It was 241 years ago this week that Thomas Jefferson and a band of brothers unleashed the Declaration of Independence, one of mankind’s greatest documents, upon the Earth.
Did you notice two key words in that previous sentence, namely brothers and mankind?
In the nearly quarter of a millennium since the Declaration was signed, we still haven’t figured out how to incorporate or even recognize the contributions of women into the American fabric.
One of the most noticeable, if not admittedly inconsequential areas where women continually draw short shrift is in athletics.
Good luck finding the results of most sporting events involving women outside the Olympics.
And when you do find those results, if they’re from a sport where men also compete, like golf or basketball or track and field, it doesn’t take long for comparisons between the two sides to begin, usually to the detriment of the female participants.
The one sport where the two sexes compete and women get something of a fair shake is tennis. Or, at least, that seemed true.
That is until John McEnroe, a legend on the court and its most recognized commentator off, was asked in an NPR interview about Serena Williams.
McEnroe quickly allowed that Williams was the best female player ever. Then, the interviewer asked why he qualified his praise, why she wasn’t the best player in the world, period.
McEnroe seemed flustered for a moment, then posited that if Williams played on the men’s circuit that she would be ranked 700th in the world.

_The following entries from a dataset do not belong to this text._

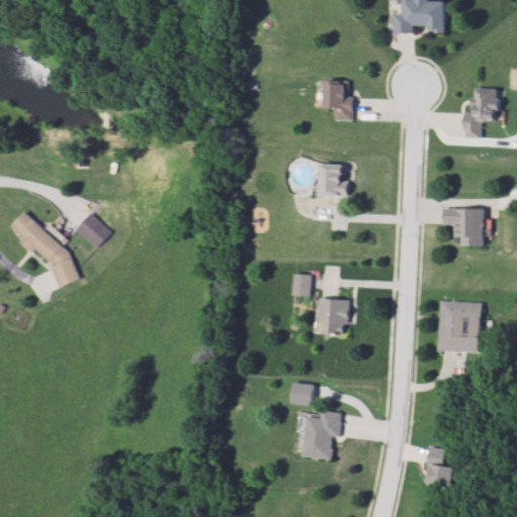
[(392,0),(451,0),(447,38),(389,31),(392,0)]
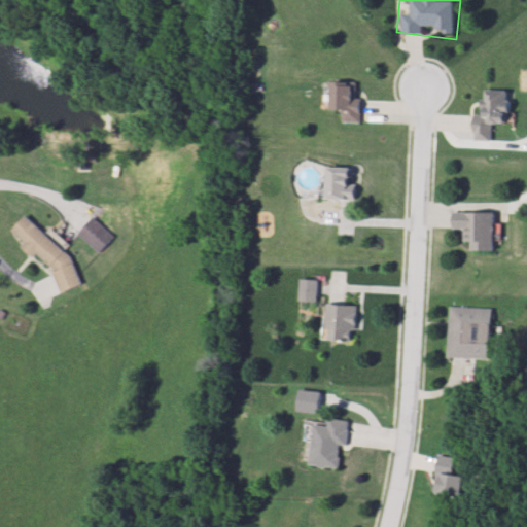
[(332,78),(362,82),(358,123),(328,119),(332,78)]
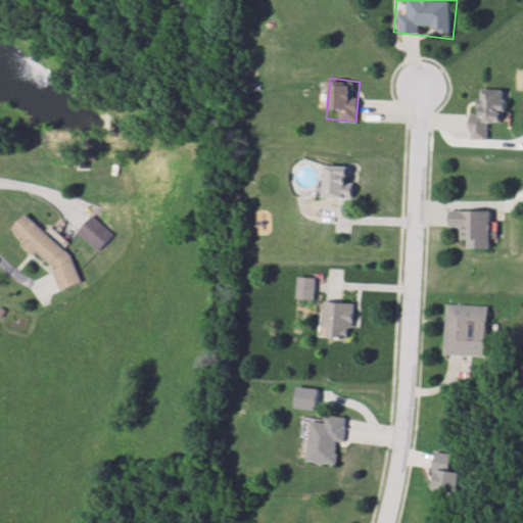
[(471,85),(511,89),(505,140),(465,135),(471,85)]
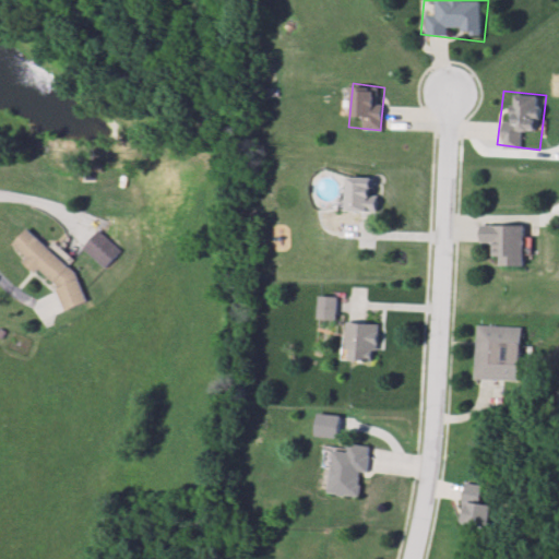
[(346,179),(382,183),(378,214),(343,211),(346,179)]
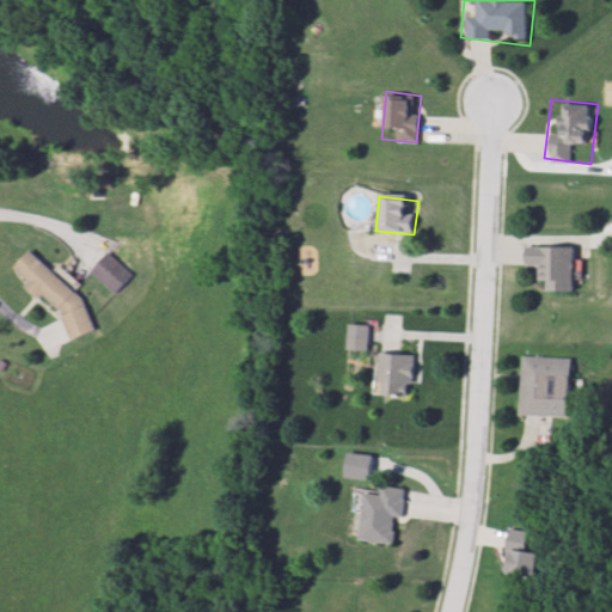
[(532,239),(576,244),(571,291),(527,286),(532,239)]
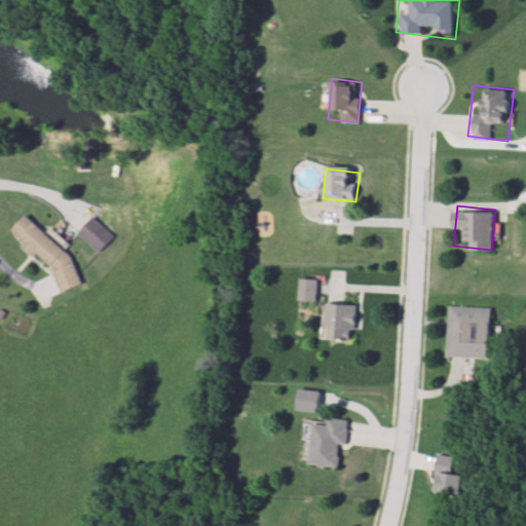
[(74,289),(88,272),(25,218),(11,233),(74,289)]
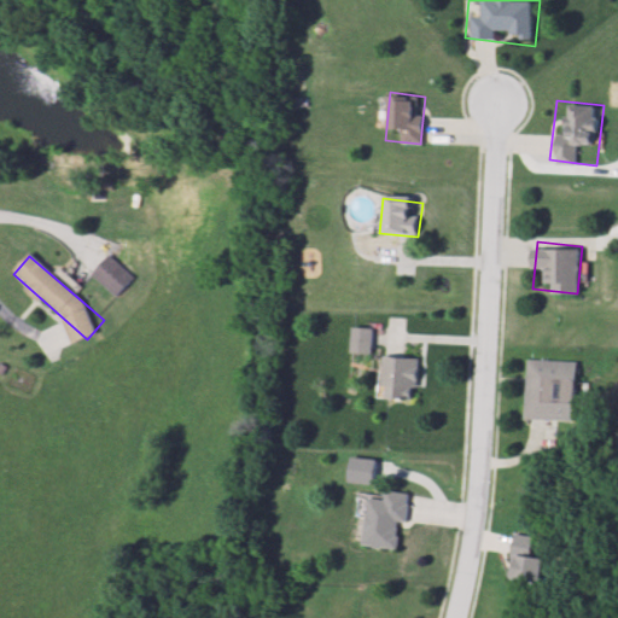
[(135,279),(110,256),(93,274),(118,297),(135,279)]
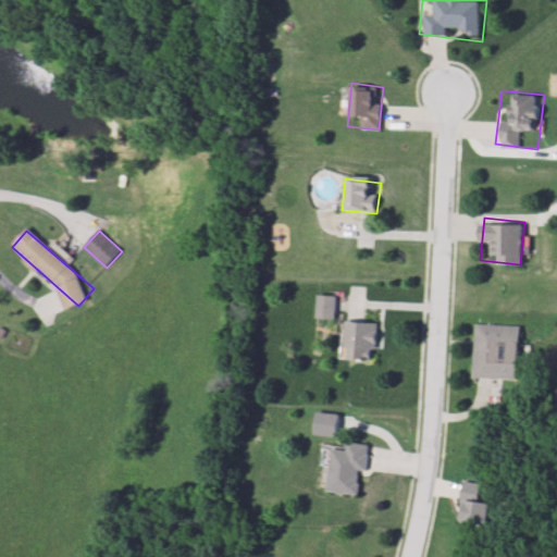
[(317,292),(339,294),(336,320),(313,318),(317,292)]
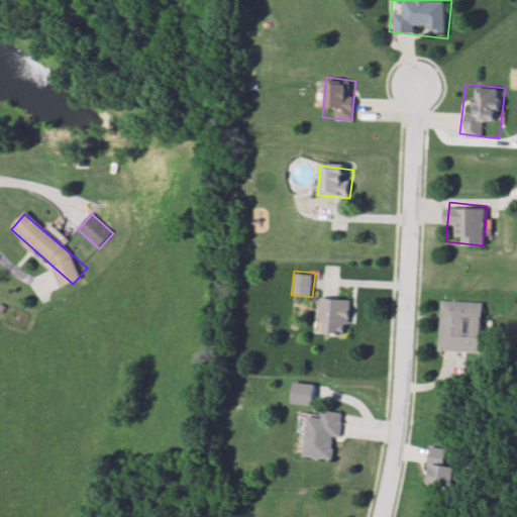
[(321,295),(352,298),(348,335),(317,332),(321,295)]
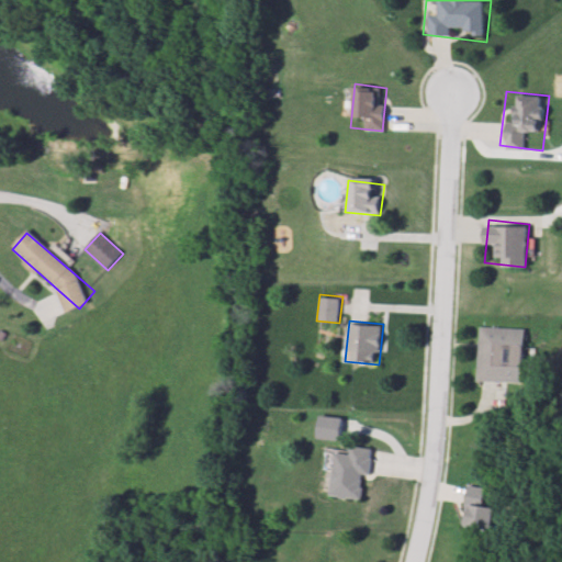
[(478,328),(528,330),(526,381),(475,379),(478,328)]
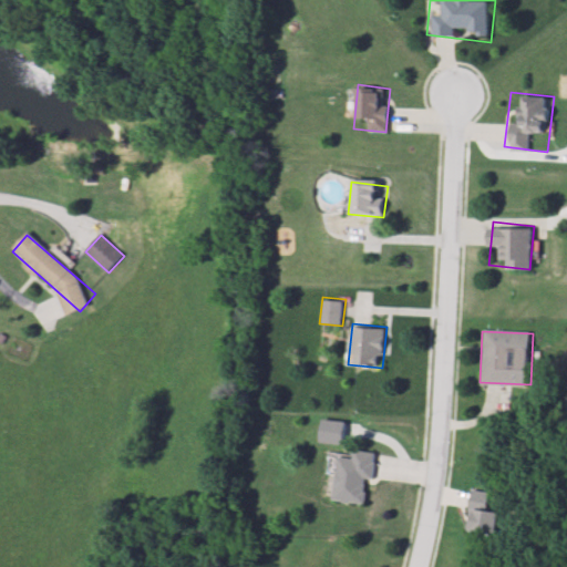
[(333,453),(374,457),(370,506),(329,501),(333,453)]
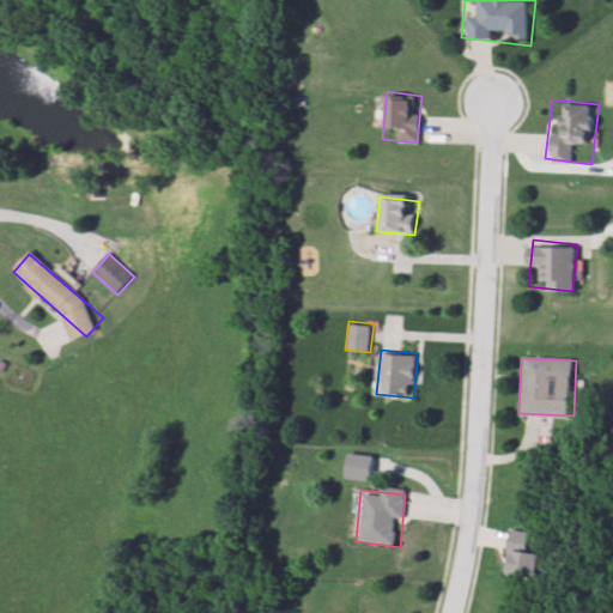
[(513,532),(532,534),(542,535),(538,581),(514,578),(508,578),(513,532)]
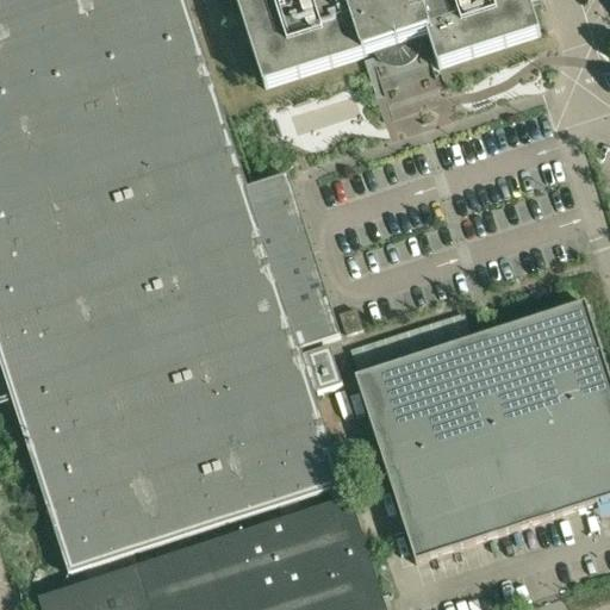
[(341,340),(288,179),(247,192),(224,119),(210,79),(184,0),(0,0),(0,363),(6,383),(69,578),(346,489),(316,398),(343,388),(330,352),(303,360),(300,353),(341,340)]
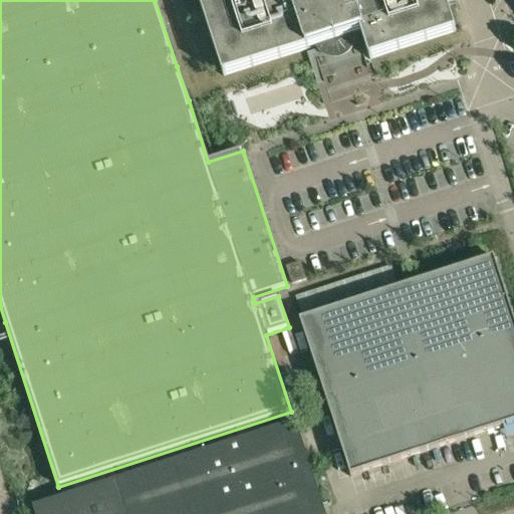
[(198,0),(223,76),(304,51),(361,32),(370,59),(455,32),(445,0),(198,0)]
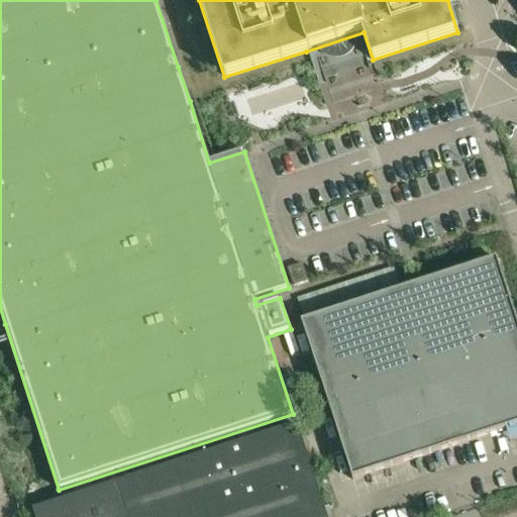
[(352,481),(507,430),(516,426),(516,321),(497,260),(402,291),(394,268),(294,300),(352,481)]
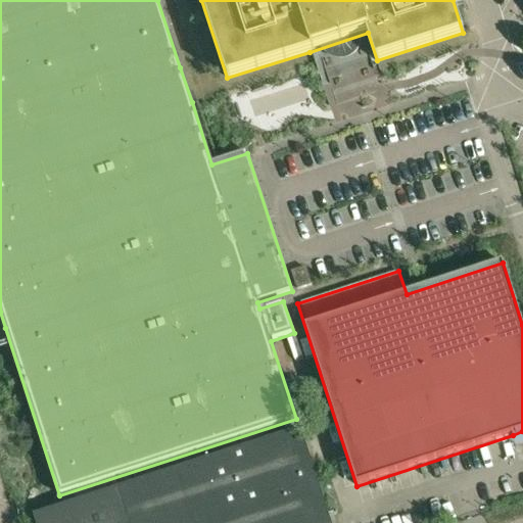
[(306,268),(291,273),(296,290),(312,285),(306,268)]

Let’s give McEnroe the benefit of the doubt that the question was a bit flawed.
Let’s also state this fact: In most cases, once past puberty, men are typically physically stronger and faster than women.
Even with those allowances, McEnroe made the same postulation that many sports fans – male and female - - do.
It’s the one that assumes that bigger and faster means automatically better.
The words bigger, faster and, for the most part, stronger, are objective words, representing things that can be measured.
But better? That is entirely a subjective word. A reasonable person can certainly look at how well two people perform in their own realms and make a judgement that one person is better at what they do than the other.
Serena Williams has won more Grand Slam titles than all but one person in history, male or female, many in thoroughly dominant fashion, and the last one while she was two months pregnant.
Shouldn’t that fact alone get her in the conversation about who is best, regardless of gender?
What McEnroe did was continue the specious line that any athletic thing a man does is better than any athletic thing a woman does, because a man is bigger, stronger or faster.
If you think that, try this supposition on for size: Mike Tyson was a heavyweight boxer and likely would have clobbered Sugar Ray Robinson, a welterweight, by virtue of his size and strength.
Yet, no serious boxing historian would say that Tyson was a better fighter than Robinson. Not unless they wanted to be laughed at.
And so, during this Independence week, we give thanks for the freedom to laugh at silly people like John McEnroe.
And that’s how I see it for this week.